**WORK TO COMPLETE:**
1/ From the passage on mucosal immunology, extract the stretch from "Researchers involved in" through "mucosal immunology system." word for word.
2/ List every autoimmune disease named in the passage on mucosal immunology.

##### PASSAGE PROVIDED #####

Mucosal immunology represents a branch of biomedicine that studies toxins entering the body through the respiratory, gastrointestinal, or reproductive tract. These cavities provide pathways where viruses, bacteria, or harmful pathogens enter the body from the outside environment. Mucus found in these tracts represents the first line of defense as part of the human immune system by creating barriers to toxic substances.
Researchers involved in mucosal immunology study how mucus membranes trap foreign substances called antigens and send messages to lymph nodes to begin attacking these invaders. Scientists working in this branch of bioscience hope to discover new medicines and vaccines that improve the functioning of the immune system to fight illness and cure disease. They also research how these mucus membranes are breached by specific viruses, bacteria, or chemicals.
An example of the body’s mucosal immunology response occurs through coughing or sneezing, when tiny hairs called cilia trap antigens in the respiratory system. Diarrhea or vomiting typically occurs when gastrointestinal antibodies attempt to rid the body of harmful substances that enter the body from food or beverages. Tears, urine, sweat, and vaginal secretions also are part of the mucosal immunology system.
The human body produces immune cells called lymphocytes in bone marrow to attack different types of antigens, with the highest concentration of lymphocytes found in mucus. When these cells mature, they enter the bloodstream, lymph nodes, and spleen. These lymphocytes trigger the secretion of antibodies to destroy antigens and protect mucous membranes as part of a complex defense system against illness.
Mucous membranes are rich in dendritic cells, which are innate immune cells that can distinguish between benign and harmful substances that enter the body. If a bacterium or virus invades, dendritic cells stimulate production of white blood cells, or T cells, to attack the foreign antigen. B cells, considered helper cells, also become activated and bind to specific antigens. During this process, memory cells are also created that can activate a rapid response if the same foreign substance attacks the body again. Vaccines work by creating memory cells to protect against disease.
If the immune system malfunctions, antibodies attack healthy cells along with foreign invaders, leading to autoimmune diseases such as lupus, arthritis, multiple sclerosis, and allergies. The study of mucosal immunology looks at how antigens pass through mucus barriers and produce antibodies that destroy healthy tissue. This field of medicine also researches ways to strengthen the immune system and develop new vaccines to create memory cells.

##### GIVEN RECORDS #####

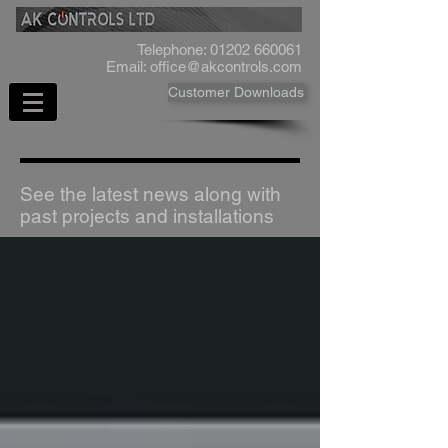
Telephone:
01202 660061
Email:
office@akcontrols.com
Customer Downloads
See the latest news along with
past projects and installations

#####

**EXPECTED RESULTS:**
1/
Researchers involved in mucosal immunology study how mucus membranes trap foreign substances called antigens and send messages to lymph nodes to begin attacking these invaders. Scientists working in this branch of bioscience hope to discover new medicines and vaccines that improve the functioning of the immune system to fight illness and cure disease. They also research how these mucus membranes are breached by specific viruses, bacteria, or chemicals.
An example of the body’s mucosal immunology response occurs through coughing or sneezing, when tiny hairs called cilia trap antigens in the respiratory system. Diarrhea or vomiting typically occurs when gastrointestinal antibodies attempt to rid the body of harmful substances that enter the body from food or beverages. Tears, urine, sweat, and vaginal secretions also are part of the mucosal immunology system.

2/
- lupus
- arthritis
- multiple sclerosis
- allergies